Fleurette had an ill and nervous feeling about this.
“We’ll sell the farm,” Norma said, “and we’ll move in next door and look after you.”
“Oh, but you couldn’t sell the farm,” Bessie said. “Your mother intended that land for you girls.”
“You’re one of the girls that mother intended the farm for,” Norma said. “She just didn’t know it at the time.”
Bessie was a bit weepy again (and now they all understood why: no one who is both pregnant and in mourning can keep a dry eye for more than a minute or two), but through her tears she continued to insist that they could not sell their land. “You’ve all made your plans for after the war,” she said. “You have things you wanted to do. Fleurette’s going back on the stage, Constance is bound for Washington, and you—”
But no one knew what Norma intended to do, and Norma didn’t offer an explanation.
“No one’s going to Washington,” she said, without so much as a glance at Constance. Of Fleurette’s supposed return to the stage, she made not the slightest acknowledgment. “I’ll speak to the Wilkinsons right now. They asked me at the funeral what they could do to help, and here it is. They’ll lease the house to us when they move out, and we’ll buy it when we sell the farm. I’ll arrange it this minute.”
“Oh, girls, I don’t know,” Bessie said, but it wasn’t much of a protest. No one believed for a minute that she wanted to leave her home and drag her children off to Illinois.
“Well, we do know,” Norma said briskly. “We’ll be here every day to help with the children.
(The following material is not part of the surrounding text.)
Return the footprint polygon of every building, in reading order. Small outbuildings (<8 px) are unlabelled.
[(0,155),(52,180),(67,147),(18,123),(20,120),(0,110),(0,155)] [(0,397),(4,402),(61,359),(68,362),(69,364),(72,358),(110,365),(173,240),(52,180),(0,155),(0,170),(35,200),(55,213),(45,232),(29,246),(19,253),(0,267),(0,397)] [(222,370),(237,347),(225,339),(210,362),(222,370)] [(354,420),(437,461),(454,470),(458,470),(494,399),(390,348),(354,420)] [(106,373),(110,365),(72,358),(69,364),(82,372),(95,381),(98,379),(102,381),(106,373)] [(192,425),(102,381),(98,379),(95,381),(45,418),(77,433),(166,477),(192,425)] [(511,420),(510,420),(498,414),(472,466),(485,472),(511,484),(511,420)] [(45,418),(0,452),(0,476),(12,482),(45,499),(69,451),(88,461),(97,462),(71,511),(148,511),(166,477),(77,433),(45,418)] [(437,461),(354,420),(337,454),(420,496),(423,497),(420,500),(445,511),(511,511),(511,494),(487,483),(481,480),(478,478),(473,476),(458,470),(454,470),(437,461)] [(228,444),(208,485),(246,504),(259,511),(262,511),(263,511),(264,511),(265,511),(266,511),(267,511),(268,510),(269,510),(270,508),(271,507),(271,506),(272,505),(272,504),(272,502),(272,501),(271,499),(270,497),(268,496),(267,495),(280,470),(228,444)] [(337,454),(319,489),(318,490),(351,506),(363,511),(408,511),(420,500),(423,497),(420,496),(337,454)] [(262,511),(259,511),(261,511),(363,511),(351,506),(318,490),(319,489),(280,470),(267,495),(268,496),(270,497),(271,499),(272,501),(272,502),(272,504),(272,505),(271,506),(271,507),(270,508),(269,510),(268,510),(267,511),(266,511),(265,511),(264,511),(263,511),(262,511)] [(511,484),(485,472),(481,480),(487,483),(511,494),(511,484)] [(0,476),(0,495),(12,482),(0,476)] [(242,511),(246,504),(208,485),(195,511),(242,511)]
There will be enough money after we se
ll the farm to buy the Wilkinsons’ house and put some aside for all of us. With Constance working, and Fleurette—”
Fleurette didn’t hear the rest of that, because all she could think about was that dear little room at Mrs. Doyle’s slipping away.
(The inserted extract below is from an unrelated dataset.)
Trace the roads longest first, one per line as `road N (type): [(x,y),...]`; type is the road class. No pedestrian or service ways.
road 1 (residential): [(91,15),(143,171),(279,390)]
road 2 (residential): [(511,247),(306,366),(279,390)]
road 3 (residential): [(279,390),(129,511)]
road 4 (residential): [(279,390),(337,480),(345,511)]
She would have to set up housekeeping with her sisters, just as they had done before the war, only now she’d be in and out of Francis’s house every day, unable to push tragedy aside for even a minute.
But what choice did she have? How could she stand up and say that moving into the Wilkinsons’ was fine for Norma, and fine for Constance, but that she was having none of it?
She could not.
Not with Bessie beside her, awash in tears and gratitude.
Having decided the matter, Norma went off to tell the Wilkinsons about it. Constance rushed the children off to school, leaving Bessie to compose herself in the bathroom.
Fleurette slipped back into her room, where Laura was waiting for her. She dropped onto the bed and her parrot watched her expectantly, as if she knew that something was afoot.
“We might not be going far after all,” Fleurette said.
“Far,” answered Laura, filling the word with music and longing.
5
CONSTANCE WASN’T GOING far, either. She, too, felt a twinge of regret that she would admit to no one.
Norma had always been fond of making proclamations about Constance’s life—what sort of books she ought to read, what she ought to make for dinner when it was her turn to cook, what sort of work would suit her best. When Constance ran the female section at the Hackensack jail, Norma knew every inmate by name and instructed Constance on the best way to handle each girl’s troubles, without regard to the dictates of law or common sense.
“Hand that one back to her mother,” Norma would say about a girl who’d been arrested for shop-lifting. “She has too much leisure time. That’s her only problem.”
“That’s for the judge to say,” Constance would tell her. “I can’t just unlock the door to the jail and allow her to walk out because my sister told me to.”